> [Your goal] Reproduce the dataset entries below verbatim, omitting the pictures from your output.

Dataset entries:
====

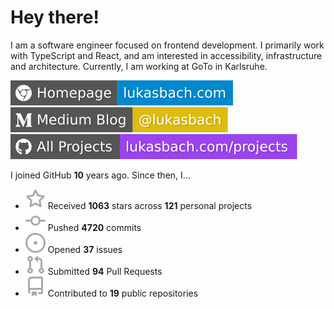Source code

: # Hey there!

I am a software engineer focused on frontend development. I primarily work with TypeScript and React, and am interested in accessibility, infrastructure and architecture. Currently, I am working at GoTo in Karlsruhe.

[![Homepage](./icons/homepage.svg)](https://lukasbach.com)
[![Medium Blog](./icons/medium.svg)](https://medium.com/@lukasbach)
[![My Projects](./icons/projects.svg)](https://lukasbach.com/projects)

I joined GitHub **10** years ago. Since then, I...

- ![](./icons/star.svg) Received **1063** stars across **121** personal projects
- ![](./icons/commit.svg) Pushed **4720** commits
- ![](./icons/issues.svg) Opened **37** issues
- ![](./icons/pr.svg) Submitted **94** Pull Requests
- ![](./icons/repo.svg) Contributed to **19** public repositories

====

> [Solution]
Source code

: # Hey there!

I am a software engineer focused on frontend development. I primarily work with TypeScript and React, and am interested in accessibility, infrastructure and architecture. Currently, I am working at GoTo in Karlsruhe.

[![Homepage](./icons/homepage.svg)](https://lukasbach.com)
[![Medium Blog](./icons/medium.svg)](https://medium.com/@lukasbach)
[![My Projects](./icons/projects.svg)](https://lukasbach.com/projects)

I joined GitHub **10** years ago. Since then, I...

- ![](./icons/star.svg) Received **1063** stars across **121** personal projects
- ![](./icons/commit.svg) Pushed **4720** commits
- ![](./icons/issues.svg) Opened **37** issues
- ![](./icons/pr.svg) Submitted **94** Pull Requests
- ![](./icons/repo.svg) Contributed to **19** public repositories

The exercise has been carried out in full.